SELECTED PASSAGE:
A couple of Golden Age classics that have aged very badly. Often published in one volume.
In the sequel to Red Thunder and Red Lightning, we yet again skip ahead a generation, this time to Podkayne, granddaughter of Manny and Kelly. Martian born and bred, she is drafted (as all are) into service with the Martian Navy. The book starts by ridiculing Earthies (those who live on Earth) as generally helpless and whiny. It is hard to find too much fault in that assesment, but more about that later. As is sometimes the case with Varley, he writes more chronicle than anything else, and thus we follow the meanderings of Podkayne. It isn’t until the second half that things really start to happen. By then a very gloomy post-9/11, post-Katrina view has settled onto the book. If it weren’t for cheery Podkayne, this would not be a very cheerful book. In the end, the protagonists make a big decision, and there is a happy ending, of sorts.

INSTRUCTIONS FOR THE TASK:
Decide whether each statement agrees with the review, answering yes or no and quoting the words from the review that settle it.
1. Podkayne is the granddaughter of Manny and Kelly.
2. Things really start to happen in the first half of the book.
3. Podkayne volunteers for service with the Martian Navy.
The material below has nothing to do with the review.

(Saved data entries)

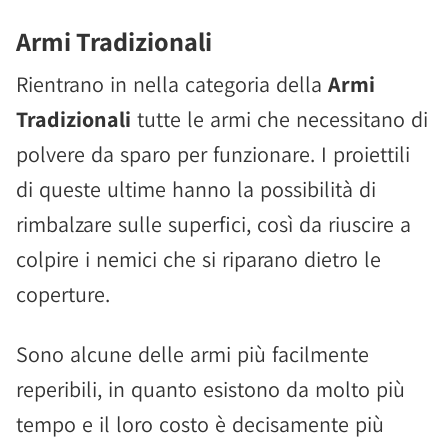
Armi Tradizionali
Rientrano in nella categoria della
Armi
Tradizionali
tutte le armi che necessitano di
polvere da sparo per funzionare. I proiettili
di queste ultime hanno la possibilità di
rimbalzare sulle superfici, così da riuscire a
colpire i nemici che si riparano dietro le
coperture.
Sono alcune delle armi più facilmente
reperibili, in quanto esistono da molto più
tempo e il loro costo è decisamente più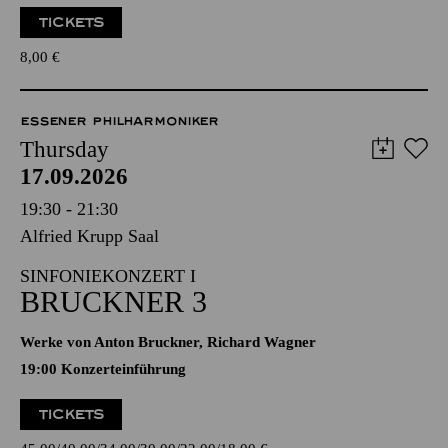
TICKETS
8,00
€
ESSENER PHILHARMONIKER
Thursday
17.09.2026
19:30 - 21:30
Alfried Krupp Saal
SINFONIEKONZERT I
BRUCKNER 3
Werke von Anton Bruckner, Richard Wagner
19:00 Konzerteinführung
TICKETS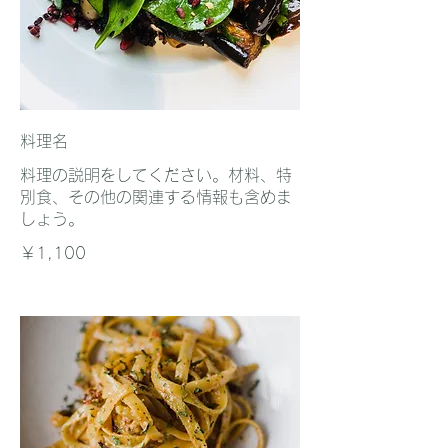
料理名
料理の説明をしてください。材料、特
別食、その他の関連する情報も含めま
しょう。
￥1,100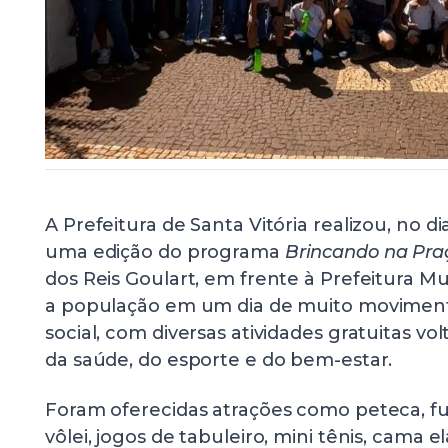
A Prefeitura de Santa Vitória realizou, no d
uma edição do programa
Brincando na Pra
dos Reis Goulart, em frente à Prefeitura Mu
a população em um dia de muito movimento
social, com diversas atividades gratuitas v
da saúde, do esporte e do bem-estar.
Foram oferecidas atrações como peteca, fu
vôlei, jogos de tabuleiro, mini tênis, cama e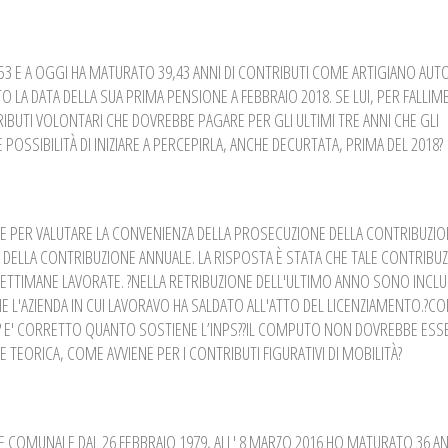
53 E A OGGI HA MATURATO 39,43 ANNI DI CONTRIBUTI COME ARTIGIANO AUT
O LA DATA DELLA SUA PRIMA PENSIONE A FEBBRAIO 2018. SE LUI, PER FALLI
IBUTI VOLONTARI CHE DOVREBBE PAGARE PER GLI ULTIMI TRE ANNI CHE GLI
SSIBILITÀ DI INIZIARE A PERCEPIRLA, ANCHE DECURTATA, PRIMA DEL 2018?
E PER VALUTARE LA CONVENIENZA DELLA PROSECUZIONE DELLA CONTRIBUZI
 DELLA CONTRIBUZIONE ANNUALE. LA RISPOSTA È STATA CHE TALE CONTRIBUZ
SETTIMANE LAVORATE. ?NELLA RETRIBUZIONE DELL'ULTIMO ANNO SONO INCLUS
 L'AZIENDA IN CUI LAVORAVO HA SALDATO ALL'ATTO DEL LICENZIAMENTO.?C
? E' CORRETTO QUANTO SOSTIENE L’INPS??IL COMPUTO NON DOVREBBE ESS
 TEORICA, COME AVVIENE PER I CONTRIBUTI FIGURATIVI DI MOBILITÀ?
E COMUNALE DAL 26 FEBBRAIO 1979, ALL' 8 MARZO 2016 HO MATURATO 36 AN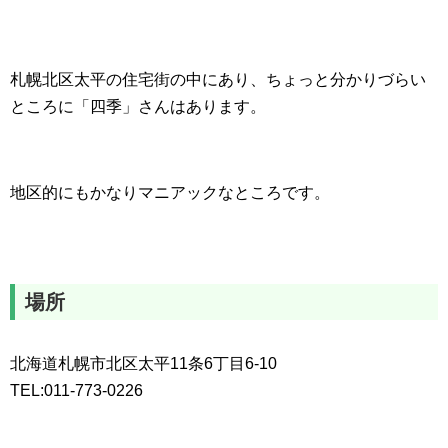
札幌北区太平の住宅街の中にあり、ちょっと分かりづらい
ところに「四季」さんはあります。
地区的にもかなりマニアックなところです。
場所
北海道札幌市北区太平11条6丁目6-10
TEL:011-773-0226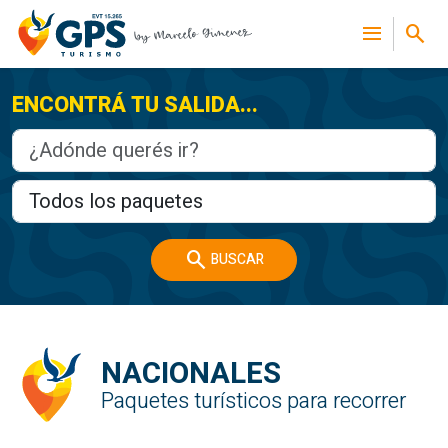
menu
search
ENCONTRÁ TU SALIDA...
search
BUSCAR
NACIONALES
Paquetes turísticos para recorrer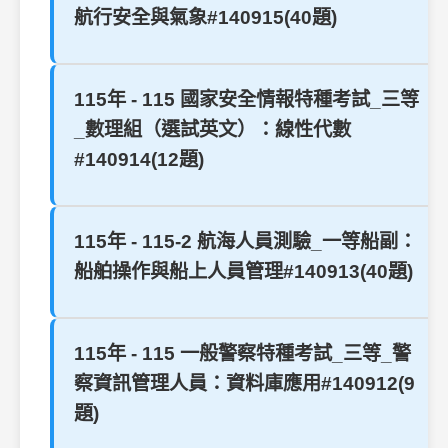
航行安全與氣象#140915(40題)
115年 - 115 國家安全情報特種考試_三等
_數理組（選試英文）：線性代數
#140914(12題)
115年 - 115-2 航海人員測驗_一等船副：
船舶操作與船上人員管理#140913(40題)
115年 - 115 一般警察特種考試_三等_警
察資訊管理人員：資料庫應用#140912(9
題)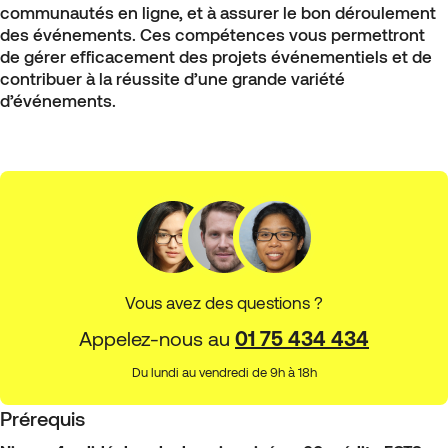
communautés en ligne, et à assurer le bon déroulement
des événements. Ces compétences vous permettront
de gérer efficacement des projets événementiels et de
contribuer à la réussite d’une grande variété
d’événements.
Vous avez des questions ?
Appelez-nous au
01 75 434 434
Du lundi au vendredi de 9h à 18h
Prérequis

OUTPUT FOR THIS EXERCISE:
1. Yes: "this time to Podkayne, granddaughter of Manny and Kelly."
2. No: "It isn’t until the second half that things really start to happen."
3. No: "she is drafted (as all are) into service with the Martian Navy."